“Triangle of Sadness” ist eine Satire auf die Welt der einflussreichen Menschen und der Superreichen. Unter anderem spielt er auf einer Luxusyacht. Nach der Entführung durch Piraten strandeten einige der Schiffspassagiere auf einer Insel, auf der die Hierarchien umgekehrt waren. The Triangle of Sadness handelt von der Absurdität des Kapitalismus, Machtverhältnissen und sozialer Ungleichheit. Östlund gewann 2017 die Goldene Palme für The Square.

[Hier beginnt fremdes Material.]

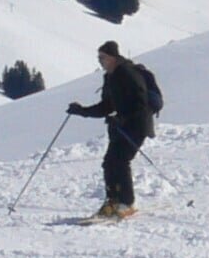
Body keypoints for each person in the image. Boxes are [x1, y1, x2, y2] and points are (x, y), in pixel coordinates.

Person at [66, 39, 160, 219]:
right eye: (99, 57)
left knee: (119, 161)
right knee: (111, 162)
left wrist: (121, 118)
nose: (100, 61)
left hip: (137, 126)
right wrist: (82, 111)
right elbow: (107, 106)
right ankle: (113, 202)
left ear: (113, 57)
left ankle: (125, 203)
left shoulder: (127, 74)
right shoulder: (110, 77)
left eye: (103, 57)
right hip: (122, 127)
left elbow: (140, 104)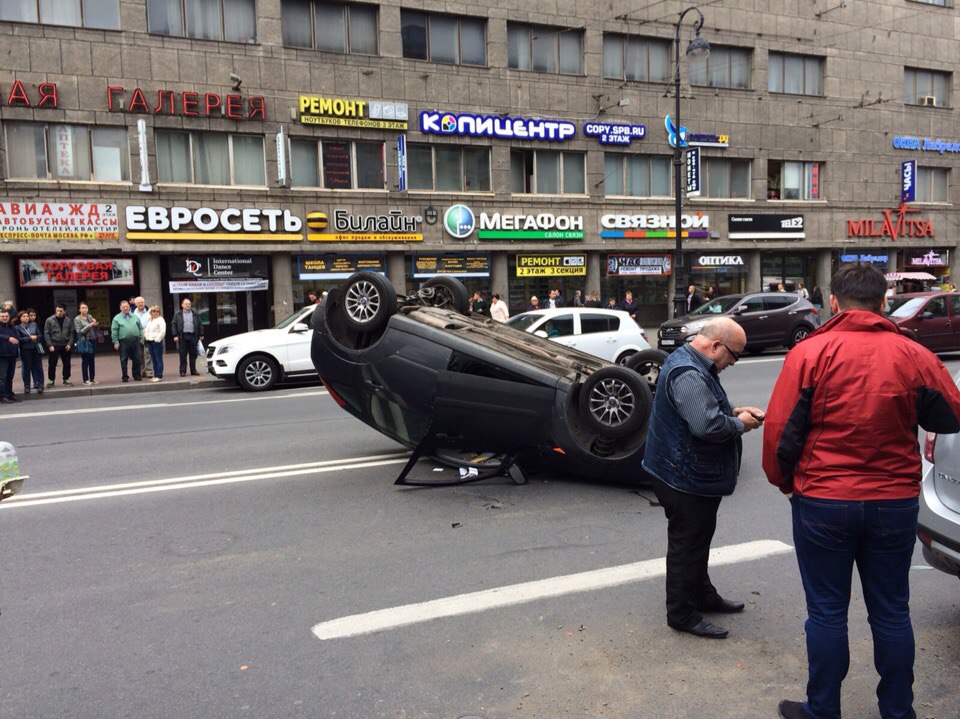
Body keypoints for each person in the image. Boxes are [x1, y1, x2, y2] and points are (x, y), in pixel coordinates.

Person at [762, 263, 960, 719]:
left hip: (823, 500)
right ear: (883, 302)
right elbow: (949, 416)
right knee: (891, 610)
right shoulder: (914, 354)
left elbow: (778, 432)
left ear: (833, 302)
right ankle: (897, 710)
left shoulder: (811, 353)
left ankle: (822, 710)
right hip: (893, 503)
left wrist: (784, 482)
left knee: (827, 611)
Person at [641, 318, 764, 639]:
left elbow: (708, 406)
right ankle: (681, 613)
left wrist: (735, 412)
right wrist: (742, 425)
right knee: (687, 543)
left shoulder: (691, 361)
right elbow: (707, 425)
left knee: (698, 538)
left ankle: (701, 594)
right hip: (683, 477)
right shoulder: (688, 374)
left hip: (686, 473)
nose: (733, 363)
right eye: (733, 355)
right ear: (715, 346)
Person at [111, 300, 143, 382]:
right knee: (124, 359)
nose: (125, 308)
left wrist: (141, 337)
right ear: (120, 308)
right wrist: (116, 342)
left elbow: (140, 328)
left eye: (127, 306)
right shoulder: (117, 318)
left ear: (129, 307)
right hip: (123, 341)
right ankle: (125, 376)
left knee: (137, 359)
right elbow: (114, 331)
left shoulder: (134, 316)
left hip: (135, 341)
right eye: (123, 307)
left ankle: (137, 375)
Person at [44, 304, 74, 387]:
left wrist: (69, 344)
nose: (59, 312)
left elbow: (71, 333)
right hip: (54, 344)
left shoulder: (68, 321)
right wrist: (49, 345)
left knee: (67, 363)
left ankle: (66, 379)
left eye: (61, 311)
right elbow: (46, 333)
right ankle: (51, 380)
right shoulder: (49, 320)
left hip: (65, 344)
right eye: (57, 310)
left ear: (64, 311)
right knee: (52, 363)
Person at [171, 298, 204, 377]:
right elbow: (173, 324)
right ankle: (182, 371)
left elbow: (200, 324)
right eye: (186, 304)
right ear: (182, 305)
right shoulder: (178, 314)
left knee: (193, 354)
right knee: (183, 354)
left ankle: (193, 370)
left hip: (193, 336)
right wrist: (175, 335)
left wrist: (201, 334)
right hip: (183, 336)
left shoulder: (195, 313)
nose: (188, 305)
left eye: (189, 304)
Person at [15, 310, 43, 394]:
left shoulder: (33, 325)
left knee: (38, 367)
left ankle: (40, 384)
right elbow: (19, 339)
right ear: (20, 318)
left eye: (27, 316)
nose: (26, 318)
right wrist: (29, 338)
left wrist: (36, 337)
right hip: (25, 350)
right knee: (27, 368)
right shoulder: (17, 327)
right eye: (23, 316)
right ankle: (27, 386)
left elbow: (40, 335)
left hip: (35, 348)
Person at [73, 302, 99, 386]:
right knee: (85, 360)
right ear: (79, 309)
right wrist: (90, 325)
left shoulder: (89, 316)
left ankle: (92, 378)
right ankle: (85, 379)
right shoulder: (77, 319)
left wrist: (95, 323)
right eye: (83, 308)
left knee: (92, 360)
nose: (85, 309)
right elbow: (79, 332)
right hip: (84, 341)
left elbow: (93, 327)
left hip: (92, 340)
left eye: (86, 307)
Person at [0, 309, 20, 404]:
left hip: (12, 354)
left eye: (6, 316)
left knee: (10, 377)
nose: (4, 318)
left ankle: (9, 394)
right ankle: (2, 396)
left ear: (9, 317)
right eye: (2, 316)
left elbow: (17, 336)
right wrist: (8, 338)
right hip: (2, 355)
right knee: (2, 377)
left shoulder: (12, 326)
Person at [143, 305, 167, 382]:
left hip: (156, 341)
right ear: (151, 312)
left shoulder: (160, 320)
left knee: (158, 358)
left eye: (157, 311)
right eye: (153, 311)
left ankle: (159, 376)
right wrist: (145, 335)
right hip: (149, 341)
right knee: (153, 359)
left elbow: (162, 331)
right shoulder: (150, 320)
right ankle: (155, 374)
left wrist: (157, 340)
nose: (155, 313)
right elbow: (147, 330)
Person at [131, 296, 152, 378]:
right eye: (138, 302)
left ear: (144, 303)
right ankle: (142, 371)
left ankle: (149, 371)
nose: (140, 304)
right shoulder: (132, 312)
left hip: (148, 335)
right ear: (135, 304)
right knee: (139, 355)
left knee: (148, 354)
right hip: (137, 336)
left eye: (142, 302)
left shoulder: (150, 311)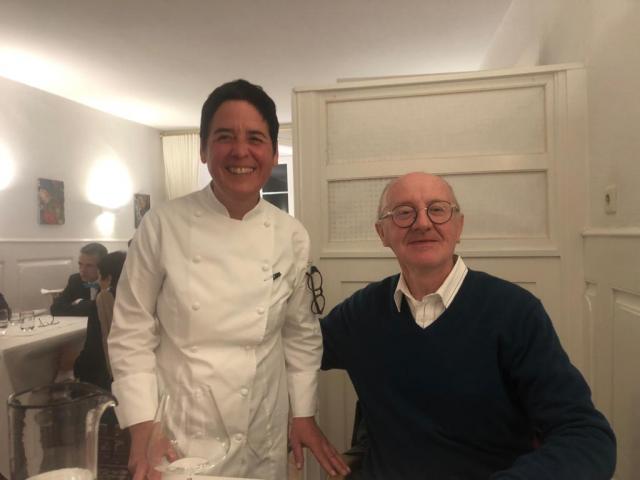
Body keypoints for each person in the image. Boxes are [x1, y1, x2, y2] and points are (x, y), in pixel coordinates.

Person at [108, 79, 349, 480]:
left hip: (261, 422)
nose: (241, 151)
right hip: (182, 427)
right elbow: (131, 332)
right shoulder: (162, 225)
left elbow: (300, 334)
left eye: (255, 138)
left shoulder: (291, 234)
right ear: (203, 150)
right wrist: (141, 427)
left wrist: (303, 413)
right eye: (224, 137)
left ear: (273, 153)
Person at [319, 172, 616, 479]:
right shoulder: (361, 312)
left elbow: (587, 436)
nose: (423, 223)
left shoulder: (515, 312)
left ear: (458, 226)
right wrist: (302, 417)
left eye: (437, 209)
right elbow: (298, 349)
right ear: (382, 233)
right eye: (404, 213)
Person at [74, 251, 127, 392]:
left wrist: (75, 368)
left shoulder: (104, 300)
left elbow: (93, 350)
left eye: (99, 277)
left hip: (107, 381)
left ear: (108, 278)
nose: (98, 282)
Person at [51, 242, 108, 316]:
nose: (82, 270)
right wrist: (87, 306)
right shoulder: (75, 280)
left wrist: (80, 303)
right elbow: (55, 308)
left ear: (102, 266)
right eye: (80, 264)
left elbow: (105, 309)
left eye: (89, 266)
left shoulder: (110, 282)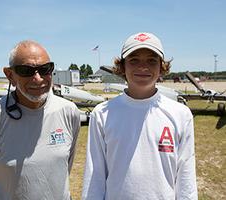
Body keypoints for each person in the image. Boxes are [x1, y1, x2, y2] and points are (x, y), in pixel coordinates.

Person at [82, 32, 198, 199]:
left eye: (152, 60)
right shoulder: (102, 113)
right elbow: (95, 175)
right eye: (134, 60)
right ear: (122, 66)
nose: (143, 67)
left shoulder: (180, 114)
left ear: (161, 67)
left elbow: (186, 176)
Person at [0, 40, 80, 200]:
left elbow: (64, 167)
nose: (38, 78)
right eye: (26, 70)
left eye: (45, 69)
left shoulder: (69, 112)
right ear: (10, 75)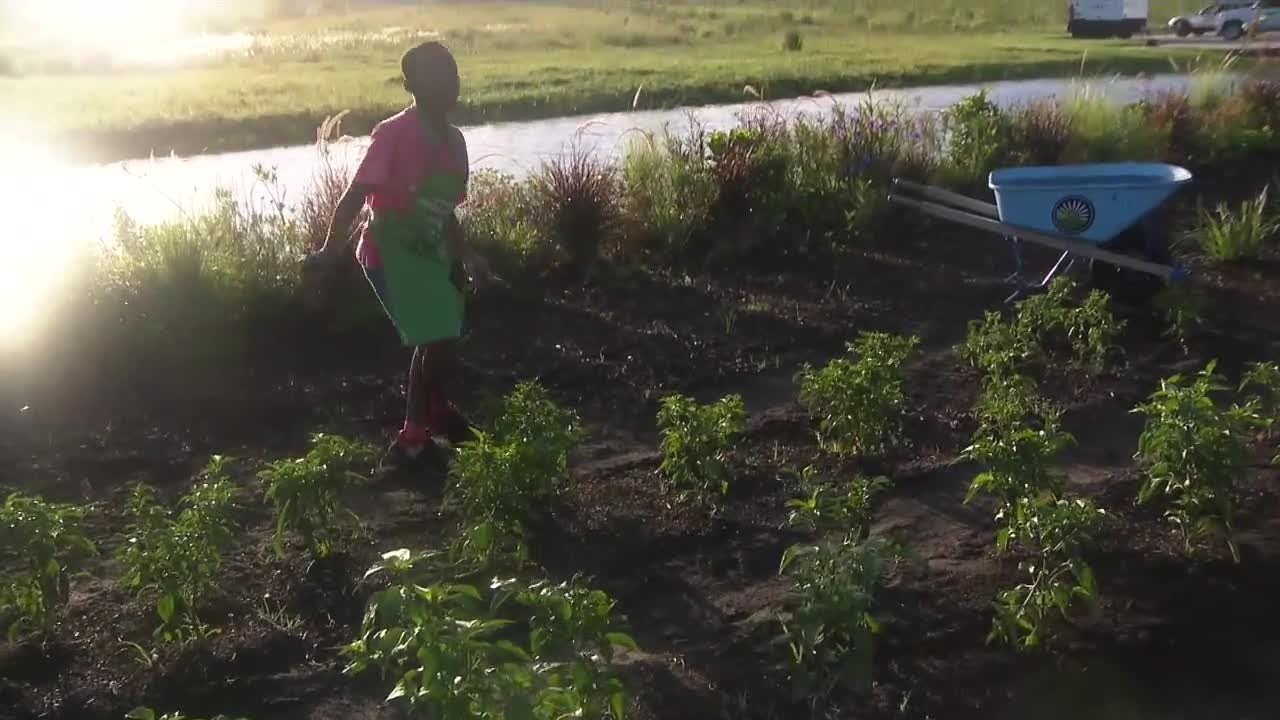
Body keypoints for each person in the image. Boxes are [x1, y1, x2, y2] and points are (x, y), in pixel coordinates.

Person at [307, 41, 491, 473]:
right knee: (436, 336)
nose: (449, 81)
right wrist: (329, 251)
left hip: (429, 255)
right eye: (437, 75)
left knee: (437, 338)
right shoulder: (392, 134)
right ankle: (428, 426)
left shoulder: (456, 144)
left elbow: (444, 214)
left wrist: (468, 256)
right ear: (414, 86)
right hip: (387, 253)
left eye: (453, 72)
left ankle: (423, 427)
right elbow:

In diesem Jahr wurden die französische Regisseurin Claire Denny („Noon Stars“) und der Belgier Lucas Dont für „Close Up“ mit dem Grand Jury Prize, dem zweitwichtigsten Preis des Festivals, ausgezeichnet. Als bester Regisseur wurde Park Chan-uk (“Decision to Leave”) ausgezeichnet.
Die iranische Schauspielerin Zar Amir Ebrahimi hat den Preis für die beste Hauptdarstellerin entgegengenommen. In Ali Abbasis The Holy Spider spielt sie eine tapfere Journalistin, die einem Serienmörder auf der Spur ist. Der südkoreanische Song Kan-ho wurde für seine Rolle in Hirokazu Korea’s Broker als bester Schauspieler ausgezeichnet.
Der Jurypreis ging an „Le Otto Montagne“ von Charlotte Vandermersch und Felix Van Groeningen sowie an „EO“ von Jerzy Skolimowski.
Der Schwede Tariq Saleh wurde für seinen Film „Boy from Heaven“ mit dem Preis für das beste Drehbuch ausgezeichnet.
Die aus österreichischer Sicht wichtigste Entscheidung fiel am Freitagabend. Vicky Cripps wurde für ihre Hauptrolle in „Corsage“ der österreichischen Regisseurin Marie Kreutzer im Nebenfilm „Un Certain Regard“ geehrt. Die Luxemburgerin spielt Kaiserin Elisabeth, die aus dem Korsett ihrer Rolle herauskommen will. Im vergangenen Jahr gewann der Film „Die Große Freiheit“ des Österreichers Sebastian Meisse den Jurypreis in dieser Sektion.